== GIVEN PASSAGE ==
#####

German Army air base at Altenstadt

Altenstadt Air Base (German: Heeresflugplatz Altenstadt, ICAO: ETHA) is an air base approximately 1.3 km northeast of the Upper Bavarian municipality of Altenstadt, Bavaria, Germany. It is operated by the German Army Aviation Corps.

== History ==
During World War II the airfield was used as a training centre for Anti-aircraft warfare.

Following the foundation of the German Armed Forces (Bundeswehr) in 1955 a training school for airborne troops was established at Altenstadt Air Base in 1956. In June 1993, the base was officially named Franz Josef Strauss Barracks after the former prime minister of Bavaria, who had served on the air base during World War II as an "officer for military spiritual guidance" (Offizier für wehrgeistige Führung). Since 1997 the school has been twinned with the French Army's École des troupes aéroportées (ETAP) in Pau.

#####

Dataset entries
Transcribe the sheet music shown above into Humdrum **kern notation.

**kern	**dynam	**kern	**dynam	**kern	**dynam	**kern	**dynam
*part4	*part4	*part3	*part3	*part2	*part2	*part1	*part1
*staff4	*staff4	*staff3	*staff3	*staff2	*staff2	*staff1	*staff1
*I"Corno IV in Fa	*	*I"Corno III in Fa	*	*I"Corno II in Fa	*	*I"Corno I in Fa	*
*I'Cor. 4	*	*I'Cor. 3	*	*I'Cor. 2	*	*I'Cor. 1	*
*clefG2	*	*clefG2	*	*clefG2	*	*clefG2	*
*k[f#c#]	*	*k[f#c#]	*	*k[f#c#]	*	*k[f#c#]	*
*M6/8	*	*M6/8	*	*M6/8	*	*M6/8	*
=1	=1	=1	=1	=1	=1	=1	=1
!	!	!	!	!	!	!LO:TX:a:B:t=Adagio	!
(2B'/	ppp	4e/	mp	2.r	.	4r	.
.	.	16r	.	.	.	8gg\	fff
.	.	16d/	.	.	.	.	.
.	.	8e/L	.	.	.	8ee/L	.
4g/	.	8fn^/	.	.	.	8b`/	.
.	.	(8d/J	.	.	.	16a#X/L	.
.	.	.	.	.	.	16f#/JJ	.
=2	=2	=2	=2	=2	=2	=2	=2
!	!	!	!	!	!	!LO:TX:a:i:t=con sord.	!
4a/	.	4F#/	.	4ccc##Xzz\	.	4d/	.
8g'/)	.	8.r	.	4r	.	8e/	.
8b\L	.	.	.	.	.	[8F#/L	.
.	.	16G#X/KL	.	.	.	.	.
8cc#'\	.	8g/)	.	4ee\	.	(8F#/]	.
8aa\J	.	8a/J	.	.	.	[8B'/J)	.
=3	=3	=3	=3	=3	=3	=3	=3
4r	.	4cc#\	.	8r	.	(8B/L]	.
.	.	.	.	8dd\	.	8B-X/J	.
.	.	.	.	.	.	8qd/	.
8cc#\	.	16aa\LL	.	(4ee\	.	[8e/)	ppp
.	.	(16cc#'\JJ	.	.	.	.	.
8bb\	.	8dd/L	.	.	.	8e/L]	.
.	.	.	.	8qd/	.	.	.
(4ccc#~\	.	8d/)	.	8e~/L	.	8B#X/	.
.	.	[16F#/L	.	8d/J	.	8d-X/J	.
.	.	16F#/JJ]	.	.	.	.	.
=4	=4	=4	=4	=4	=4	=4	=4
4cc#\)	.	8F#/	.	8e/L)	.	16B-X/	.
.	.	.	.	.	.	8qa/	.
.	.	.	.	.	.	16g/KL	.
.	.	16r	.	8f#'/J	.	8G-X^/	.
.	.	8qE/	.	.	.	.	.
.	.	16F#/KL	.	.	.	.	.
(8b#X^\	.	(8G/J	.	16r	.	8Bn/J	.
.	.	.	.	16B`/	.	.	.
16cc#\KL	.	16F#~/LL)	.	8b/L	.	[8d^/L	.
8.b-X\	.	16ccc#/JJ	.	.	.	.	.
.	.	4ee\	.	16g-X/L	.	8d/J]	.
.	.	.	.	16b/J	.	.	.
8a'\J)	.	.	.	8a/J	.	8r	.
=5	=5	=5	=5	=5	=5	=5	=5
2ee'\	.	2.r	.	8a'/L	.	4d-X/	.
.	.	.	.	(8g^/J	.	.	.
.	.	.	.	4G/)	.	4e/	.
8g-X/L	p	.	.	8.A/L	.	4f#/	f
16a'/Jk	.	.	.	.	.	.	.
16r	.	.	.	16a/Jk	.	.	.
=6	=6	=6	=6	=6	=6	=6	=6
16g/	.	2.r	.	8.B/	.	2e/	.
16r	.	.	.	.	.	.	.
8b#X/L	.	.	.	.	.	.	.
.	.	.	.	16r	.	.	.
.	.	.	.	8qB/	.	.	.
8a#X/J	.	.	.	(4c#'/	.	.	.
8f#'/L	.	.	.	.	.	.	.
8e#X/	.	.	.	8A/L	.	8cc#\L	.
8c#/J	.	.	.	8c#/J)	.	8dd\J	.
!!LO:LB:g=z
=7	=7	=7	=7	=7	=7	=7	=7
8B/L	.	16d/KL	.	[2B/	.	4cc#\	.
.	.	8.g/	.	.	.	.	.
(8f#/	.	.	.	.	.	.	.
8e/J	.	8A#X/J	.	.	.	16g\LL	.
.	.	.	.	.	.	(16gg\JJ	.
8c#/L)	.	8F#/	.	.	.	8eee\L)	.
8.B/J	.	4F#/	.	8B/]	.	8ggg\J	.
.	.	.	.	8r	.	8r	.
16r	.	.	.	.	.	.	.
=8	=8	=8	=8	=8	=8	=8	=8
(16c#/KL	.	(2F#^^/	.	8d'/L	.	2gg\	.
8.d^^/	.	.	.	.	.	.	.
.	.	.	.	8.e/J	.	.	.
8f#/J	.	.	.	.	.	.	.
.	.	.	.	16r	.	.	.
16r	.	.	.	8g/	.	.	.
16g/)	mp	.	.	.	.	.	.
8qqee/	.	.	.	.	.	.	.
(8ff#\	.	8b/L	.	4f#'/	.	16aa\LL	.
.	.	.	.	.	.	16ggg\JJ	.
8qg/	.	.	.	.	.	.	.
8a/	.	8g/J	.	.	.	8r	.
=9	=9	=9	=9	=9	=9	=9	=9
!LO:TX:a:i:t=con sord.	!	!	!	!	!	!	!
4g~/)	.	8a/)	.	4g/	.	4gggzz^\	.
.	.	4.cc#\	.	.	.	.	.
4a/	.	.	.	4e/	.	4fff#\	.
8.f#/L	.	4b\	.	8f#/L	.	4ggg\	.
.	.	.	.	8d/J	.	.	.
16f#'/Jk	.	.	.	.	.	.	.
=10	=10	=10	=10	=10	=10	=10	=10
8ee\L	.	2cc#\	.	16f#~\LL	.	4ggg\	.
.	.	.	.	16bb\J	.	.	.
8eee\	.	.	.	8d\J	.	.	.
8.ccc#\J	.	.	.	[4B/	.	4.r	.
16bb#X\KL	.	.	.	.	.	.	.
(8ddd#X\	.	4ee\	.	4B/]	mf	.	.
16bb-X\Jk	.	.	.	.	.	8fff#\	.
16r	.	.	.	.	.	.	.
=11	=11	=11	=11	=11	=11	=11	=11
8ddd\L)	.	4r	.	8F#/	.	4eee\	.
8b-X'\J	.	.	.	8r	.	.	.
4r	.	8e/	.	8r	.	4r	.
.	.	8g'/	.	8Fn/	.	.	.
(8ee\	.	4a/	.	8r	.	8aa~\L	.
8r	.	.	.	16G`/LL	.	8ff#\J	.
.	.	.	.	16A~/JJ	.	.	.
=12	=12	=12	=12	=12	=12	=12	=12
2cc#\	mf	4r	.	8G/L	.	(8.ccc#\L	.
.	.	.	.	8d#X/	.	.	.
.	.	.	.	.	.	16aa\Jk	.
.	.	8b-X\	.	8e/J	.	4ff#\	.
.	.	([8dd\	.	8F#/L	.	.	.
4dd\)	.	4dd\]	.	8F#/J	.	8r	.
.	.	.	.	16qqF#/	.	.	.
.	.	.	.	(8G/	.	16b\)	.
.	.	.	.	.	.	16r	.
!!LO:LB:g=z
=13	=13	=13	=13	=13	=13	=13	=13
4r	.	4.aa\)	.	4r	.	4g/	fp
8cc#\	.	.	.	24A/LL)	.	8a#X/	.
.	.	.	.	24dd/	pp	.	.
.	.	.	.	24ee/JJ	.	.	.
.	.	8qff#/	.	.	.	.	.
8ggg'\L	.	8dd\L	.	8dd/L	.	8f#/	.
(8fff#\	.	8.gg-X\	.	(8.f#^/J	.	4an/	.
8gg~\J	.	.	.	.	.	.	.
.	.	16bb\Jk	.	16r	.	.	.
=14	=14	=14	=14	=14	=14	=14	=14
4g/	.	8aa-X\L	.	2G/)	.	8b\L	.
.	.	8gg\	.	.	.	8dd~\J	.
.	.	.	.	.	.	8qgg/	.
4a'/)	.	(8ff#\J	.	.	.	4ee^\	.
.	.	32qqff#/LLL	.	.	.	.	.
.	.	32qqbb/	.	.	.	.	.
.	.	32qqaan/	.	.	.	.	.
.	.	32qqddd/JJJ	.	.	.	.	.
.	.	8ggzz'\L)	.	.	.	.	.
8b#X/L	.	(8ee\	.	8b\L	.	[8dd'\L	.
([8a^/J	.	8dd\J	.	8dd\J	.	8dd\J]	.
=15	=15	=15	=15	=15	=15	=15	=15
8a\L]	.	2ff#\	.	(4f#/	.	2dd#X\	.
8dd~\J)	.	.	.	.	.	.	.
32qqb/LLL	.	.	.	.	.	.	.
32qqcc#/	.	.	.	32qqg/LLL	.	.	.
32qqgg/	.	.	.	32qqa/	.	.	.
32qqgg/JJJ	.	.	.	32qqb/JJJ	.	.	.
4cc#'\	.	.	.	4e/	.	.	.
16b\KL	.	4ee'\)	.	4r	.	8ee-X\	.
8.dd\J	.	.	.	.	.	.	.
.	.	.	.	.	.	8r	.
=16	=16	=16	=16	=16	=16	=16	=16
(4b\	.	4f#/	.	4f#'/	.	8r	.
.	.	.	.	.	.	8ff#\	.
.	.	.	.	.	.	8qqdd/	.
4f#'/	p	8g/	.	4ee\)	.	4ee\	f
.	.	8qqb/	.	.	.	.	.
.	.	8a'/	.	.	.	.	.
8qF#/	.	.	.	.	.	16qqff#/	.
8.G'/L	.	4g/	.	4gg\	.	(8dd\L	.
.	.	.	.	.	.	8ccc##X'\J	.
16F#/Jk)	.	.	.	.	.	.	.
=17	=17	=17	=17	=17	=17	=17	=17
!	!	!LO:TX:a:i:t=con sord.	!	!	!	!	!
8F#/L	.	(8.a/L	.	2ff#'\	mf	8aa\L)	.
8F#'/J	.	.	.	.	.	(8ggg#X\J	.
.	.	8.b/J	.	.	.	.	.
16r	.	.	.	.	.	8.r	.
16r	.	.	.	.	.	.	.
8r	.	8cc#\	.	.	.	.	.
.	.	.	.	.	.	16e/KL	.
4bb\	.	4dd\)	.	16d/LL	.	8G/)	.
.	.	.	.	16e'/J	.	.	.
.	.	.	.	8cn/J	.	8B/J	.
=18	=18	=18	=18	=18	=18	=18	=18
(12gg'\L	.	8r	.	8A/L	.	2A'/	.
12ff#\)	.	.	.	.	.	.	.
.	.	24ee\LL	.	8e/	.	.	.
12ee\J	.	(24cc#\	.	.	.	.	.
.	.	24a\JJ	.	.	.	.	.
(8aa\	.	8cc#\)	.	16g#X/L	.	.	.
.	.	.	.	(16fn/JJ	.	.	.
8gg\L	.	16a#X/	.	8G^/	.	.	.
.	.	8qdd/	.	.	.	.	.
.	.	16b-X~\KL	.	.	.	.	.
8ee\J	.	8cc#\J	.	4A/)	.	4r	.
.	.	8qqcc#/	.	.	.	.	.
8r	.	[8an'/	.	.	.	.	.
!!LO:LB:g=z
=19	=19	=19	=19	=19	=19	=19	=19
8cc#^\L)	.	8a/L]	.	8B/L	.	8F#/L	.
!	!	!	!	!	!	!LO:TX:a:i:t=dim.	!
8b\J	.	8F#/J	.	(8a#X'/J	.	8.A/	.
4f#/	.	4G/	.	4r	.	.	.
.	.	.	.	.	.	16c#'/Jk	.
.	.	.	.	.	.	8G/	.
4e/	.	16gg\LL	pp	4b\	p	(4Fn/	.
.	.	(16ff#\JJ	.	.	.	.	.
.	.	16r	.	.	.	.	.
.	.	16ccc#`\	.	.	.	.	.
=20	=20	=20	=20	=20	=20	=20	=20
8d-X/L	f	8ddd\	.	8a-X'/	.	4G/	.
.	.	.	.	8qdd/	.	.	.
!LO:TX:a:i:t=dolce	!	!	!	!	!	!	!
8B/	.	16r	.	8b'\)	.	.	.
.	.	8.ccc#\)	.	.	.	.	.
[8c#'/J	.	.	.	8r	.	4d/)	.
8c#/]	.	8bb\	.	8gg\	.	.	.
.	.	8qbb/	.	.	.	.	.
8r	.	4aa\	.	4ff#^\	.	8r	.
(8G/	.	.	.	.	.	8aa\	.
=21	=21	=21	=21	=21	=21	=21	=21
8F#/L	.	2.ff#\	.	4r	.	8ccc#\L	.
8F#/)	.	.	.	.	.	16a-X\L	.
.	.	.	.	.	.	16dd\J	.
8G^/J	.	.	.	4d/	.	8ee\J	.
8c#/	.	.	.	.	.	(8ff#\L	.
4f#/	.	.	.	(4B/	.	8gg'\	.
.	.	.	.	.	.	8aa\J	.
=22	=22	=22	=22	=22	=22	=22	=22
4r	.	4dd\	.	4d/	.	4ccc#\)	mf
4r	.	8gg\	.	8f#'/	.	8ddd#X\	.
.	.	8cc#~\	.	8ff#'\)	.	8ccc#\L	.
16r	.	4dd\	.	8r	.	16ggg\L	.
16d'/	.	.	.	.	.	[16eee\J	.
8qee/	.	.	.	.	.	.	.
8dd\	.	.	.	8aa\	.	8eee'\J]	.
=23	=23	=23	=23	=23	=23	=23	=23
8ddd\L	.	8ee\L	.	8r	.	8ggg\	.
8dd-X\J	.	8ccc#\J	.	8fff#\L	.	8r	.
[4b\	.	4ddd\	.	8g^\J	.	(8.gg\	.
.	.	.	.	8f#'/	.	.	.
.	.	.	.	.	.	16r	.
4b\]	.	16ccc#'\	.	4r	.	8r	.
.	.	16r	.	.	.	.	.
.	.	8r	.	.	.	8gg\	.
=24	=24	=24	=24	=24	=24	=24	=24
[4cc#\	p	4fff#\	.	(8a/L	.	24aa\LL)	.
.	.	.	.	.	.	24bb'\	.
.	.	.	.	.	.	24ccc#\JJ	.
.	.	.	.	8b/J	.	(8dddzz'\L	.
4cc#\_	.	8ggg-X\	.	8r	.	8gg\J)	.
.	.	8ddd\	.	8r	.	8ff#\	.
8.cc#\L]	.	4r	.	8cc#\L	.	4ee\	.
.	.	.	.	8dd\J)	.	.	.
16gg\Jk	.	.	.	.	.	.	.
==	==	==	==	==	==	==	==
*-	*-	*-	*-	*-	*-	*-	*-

#####

== TASK A ==
According to the Altenstadt Air Base text, when was the base officially named Franz Josef Strauss Barracks?
== TASK B ==
Please translate this sentence from the Altenstadt Air Base text into Spanish: "During World War II the airfield was used as a training centre for Anti-aircraft warfare."

== ANSWER SECTION A ==
In June 1993.

== ANSWER SECTION B ==
Durante la Segunda Guerra Mundial, el aeródromo se utilizó como centro de entrenamiento para la guerra antiaérea.